といっても、早口で捲し立て脈絡なくあちこち飛ぶ会話による「旅」であり、目的地は家である。ダイアローグはマシンガントークというか、言葉のナイフ投げ合戦。お互いの、そして観てるこちら側の心をえぐるキラーフレーズ満載だった。
颯爽と登場するなり竜巻のように周囲を巻き込んでいくブルック(いつものグレタ・ガーウィグ!)。彼女は「残り時間が少なくなると願望が強くなる」と、常に急き立てられ落ち着きがない。一方、トレイシー(ローラ・カーラ)は「地味な子は人気の子を観察してるからよく知ってる」と堂に入った観察者。空回りしながら進む2人の視点はどちらもよくわかる。
ブルックとトレイシーも自分がどんな人間かわかってる、だからこそ面倒臭い。理想は高いけど現実はちっぽけで、トレイシーが書く小説「アメリカの女王」は惨めな負け犬の肖像だ。でも誰もが幸せを求めてて、それを否定したりしない。「後退することで前進が可能になる」こともあるのだから、2人はそのスタート地点を探してるのだ。

▶ **取り組む課題**:
[1] ブルックとトレイシーを描いた映画についての抜粋文で、トレイシーが書く小説の題名は何ですか？
[2] ブルックとトレイシーを描いた映画についての抜粋文を、最後の文の後から書き継いでください。

▶ **記録データ**:
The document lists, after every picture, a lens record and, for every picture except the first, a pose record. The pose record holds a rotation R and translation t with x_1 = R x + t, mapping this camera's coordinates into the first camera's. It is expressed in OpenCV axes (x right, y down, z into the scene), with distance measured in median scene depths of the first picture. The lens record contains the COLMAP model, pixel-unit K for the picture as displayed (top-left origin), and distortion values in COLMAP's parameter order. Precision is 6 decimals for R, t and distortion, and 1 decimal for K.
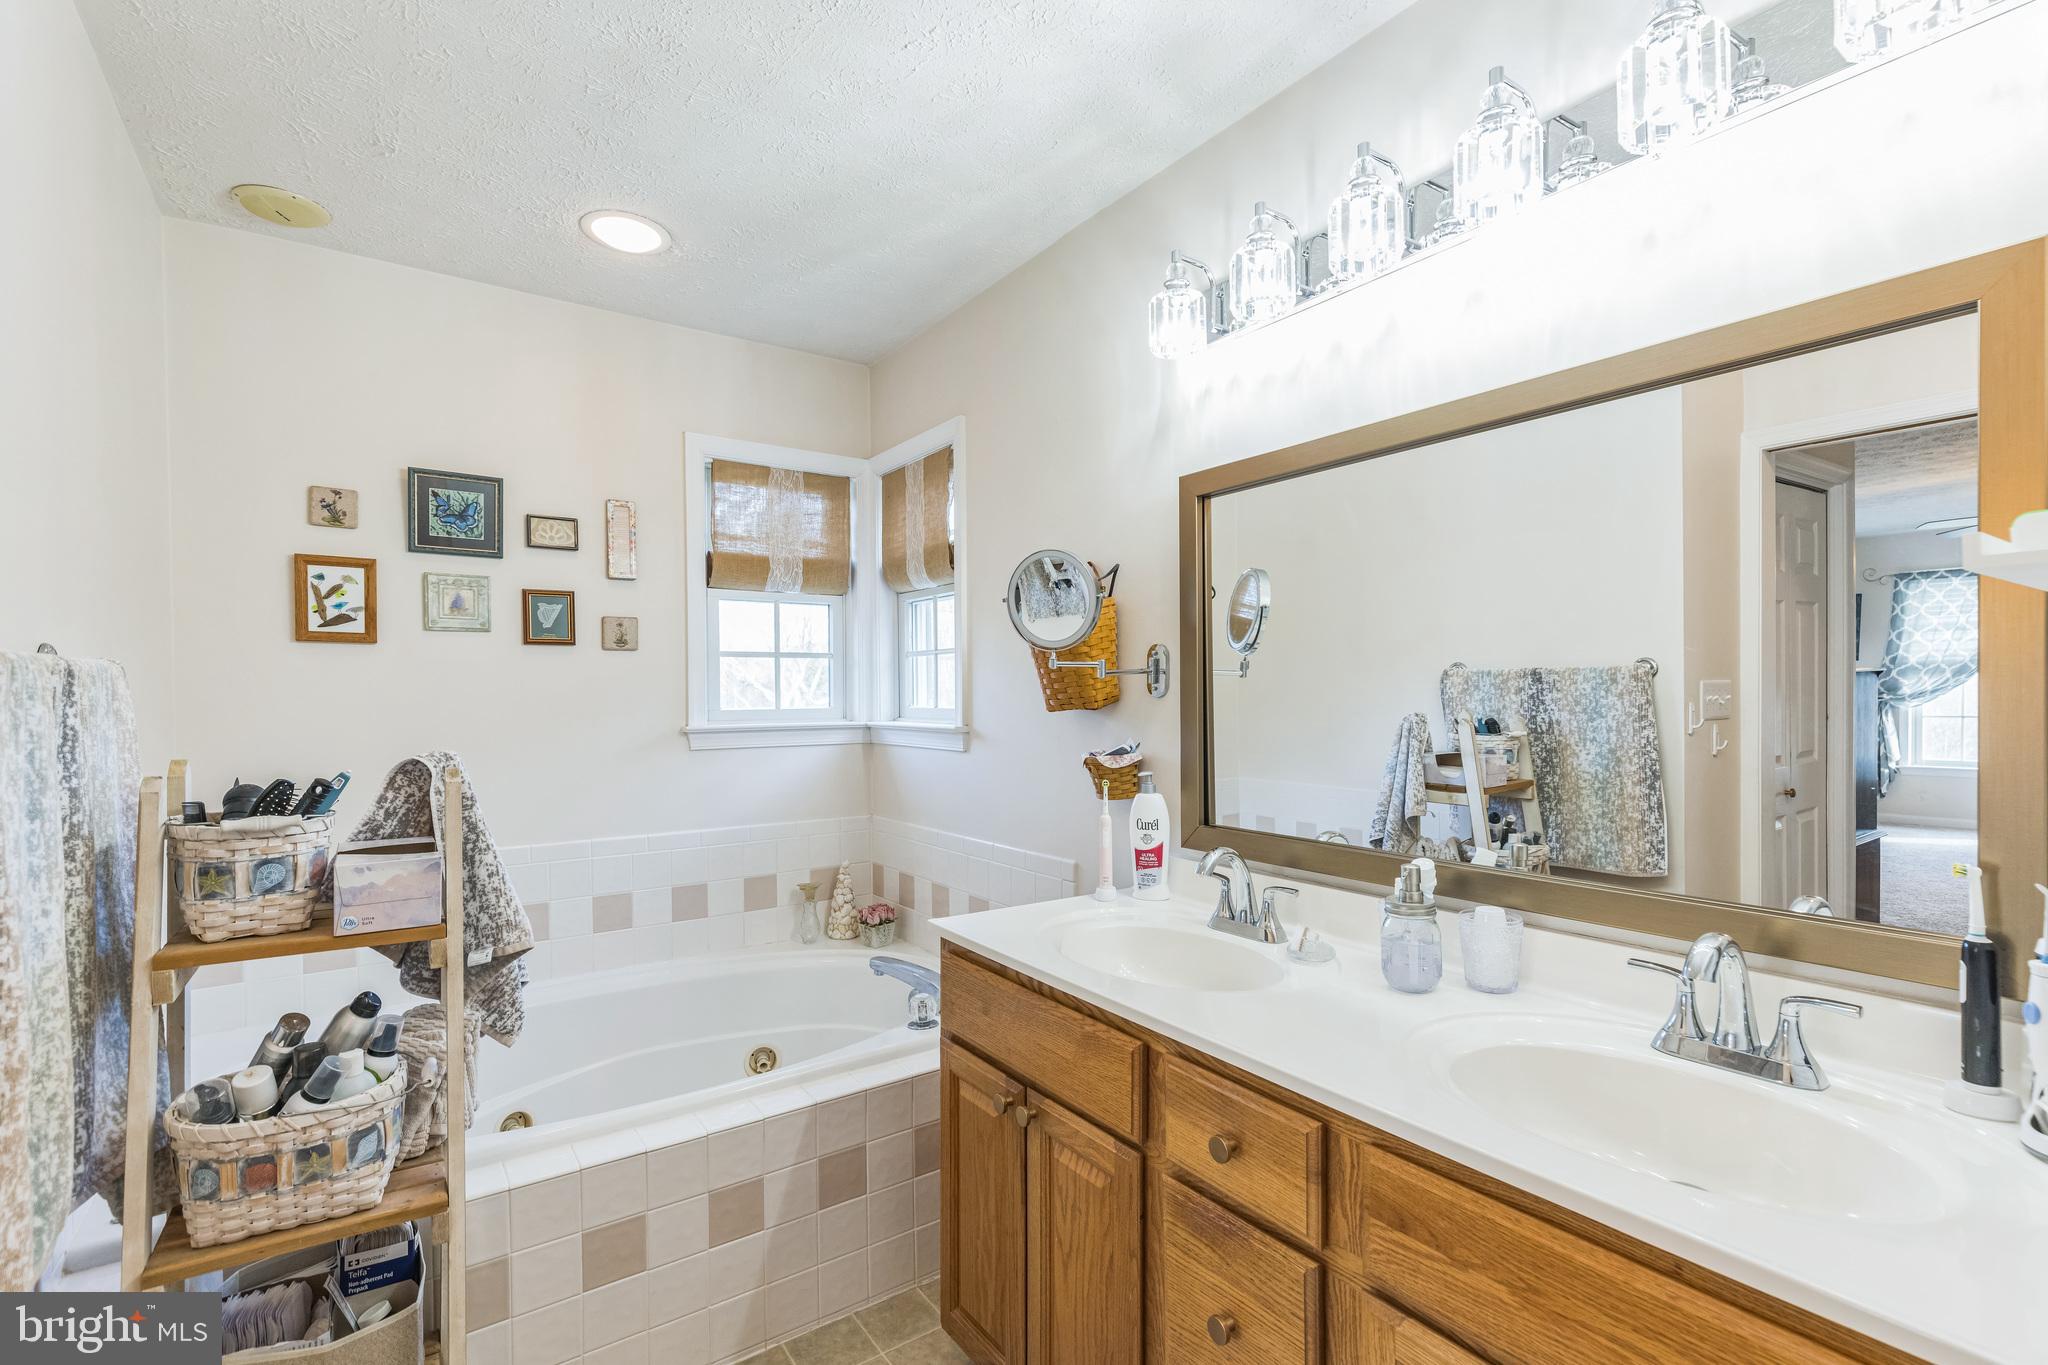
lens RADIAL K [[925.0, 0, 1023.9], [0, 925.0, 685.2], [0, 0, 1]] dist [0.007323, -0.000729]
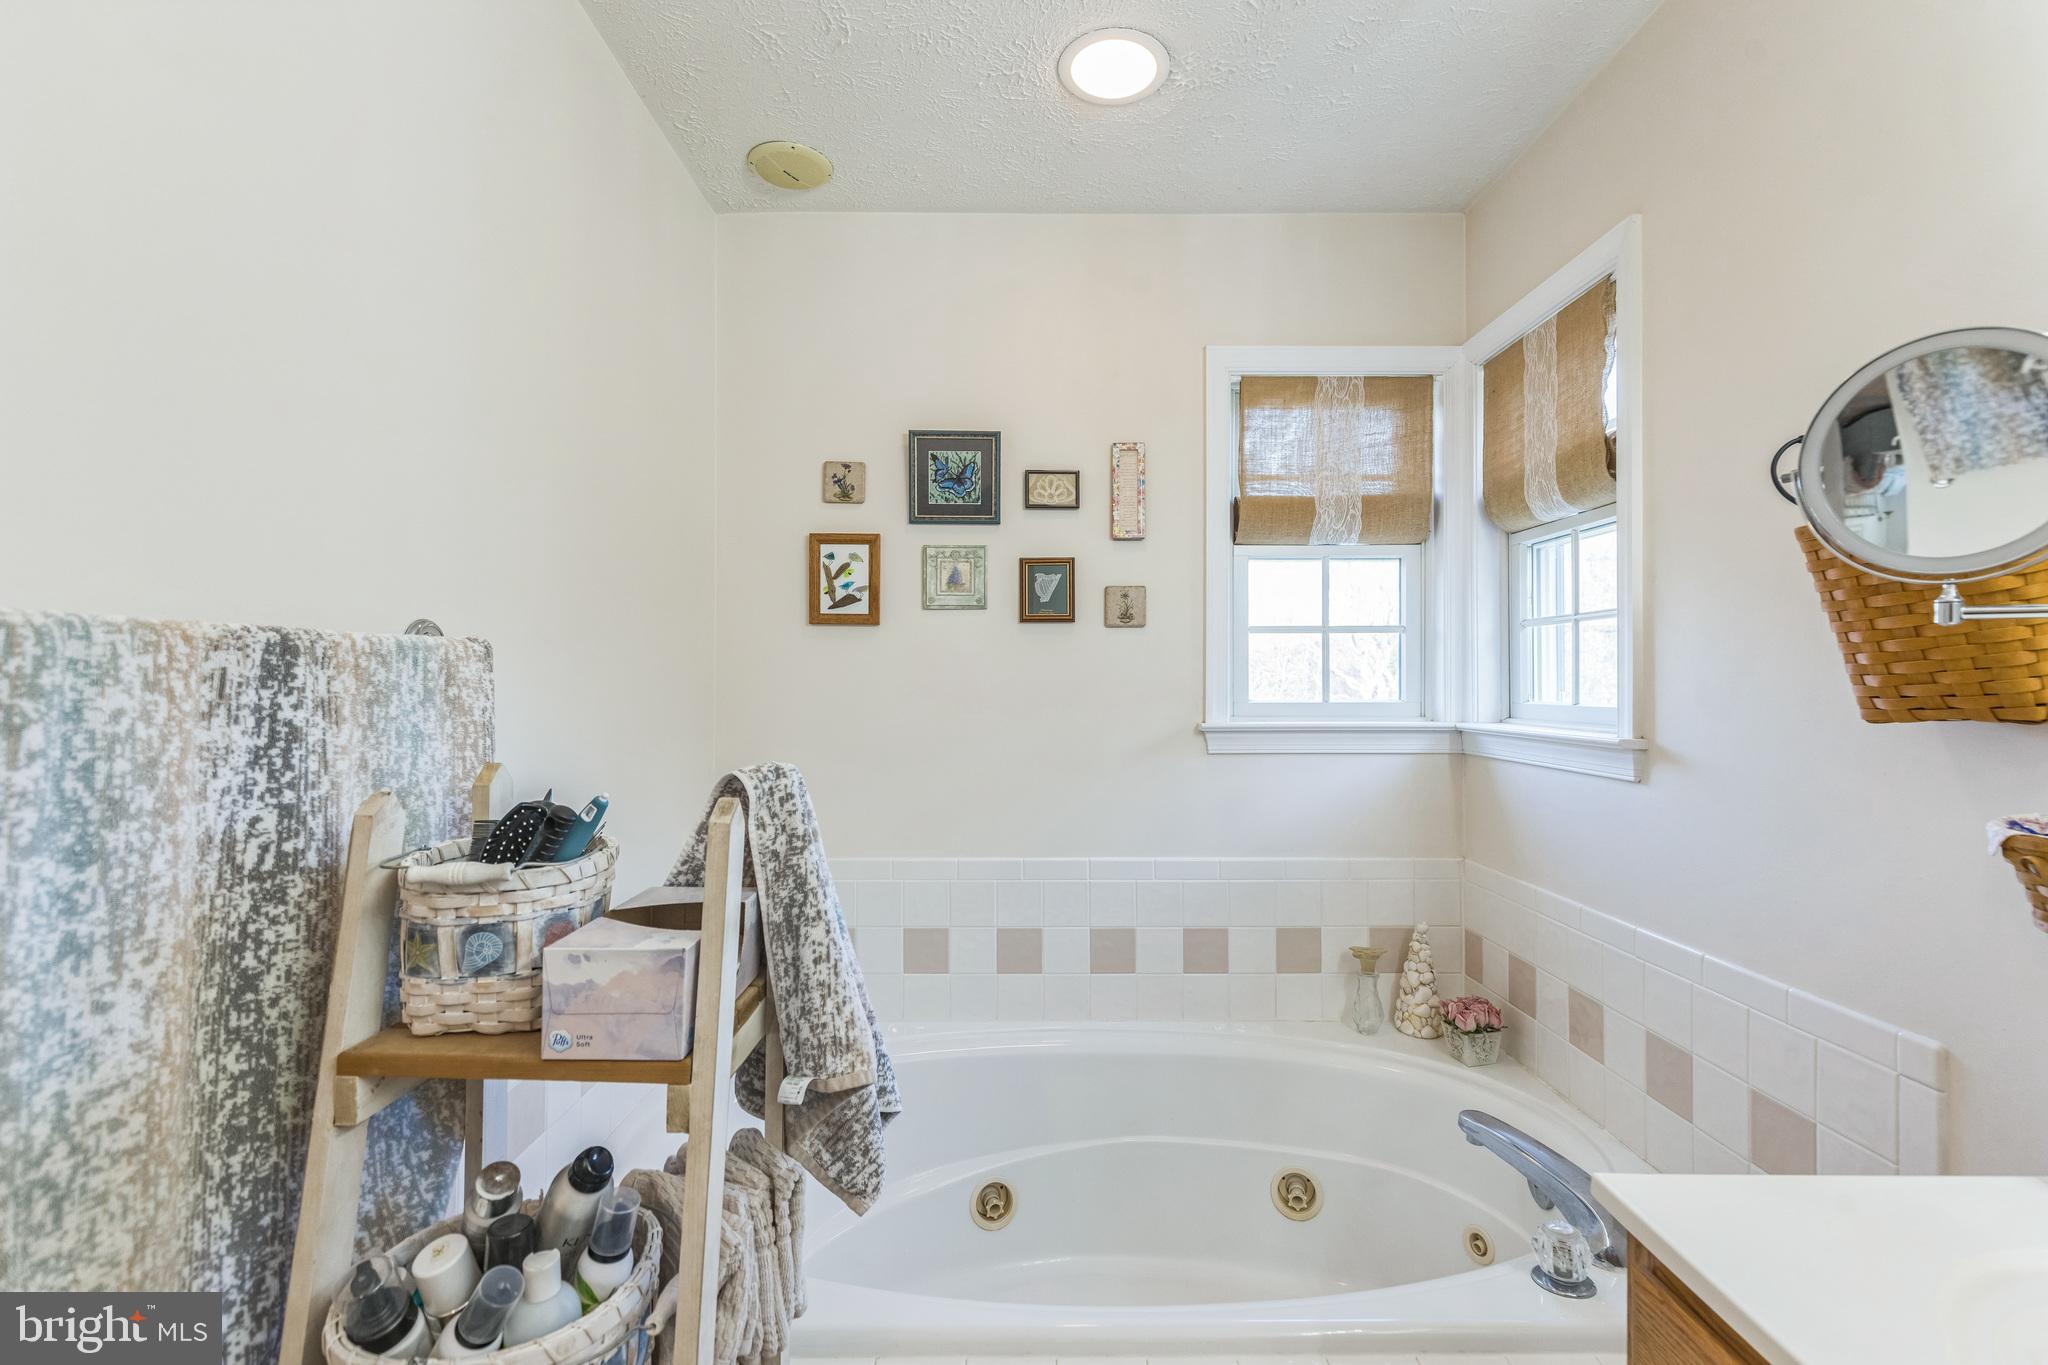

▶ **番号付き解答**:
[1] 「アメリカの女王」です。

[2]
立派な大人でなく、魅力的な大人になるにはどうすればいいんだろう?後の『ヤング・アダルト・ニューヨーク』と同じように、新旧世代の相互批評視点で模索するのはそんな問題。そこには過去を引きずり才能があっても失敗し続ける「輝けない人のヒーロー」がいる。実際そんな人の方が多いのだし、それがある意味安心させてくれるから。確かにグレタ・ガーウィグはアメリカのダメ女子にとっての女王かも。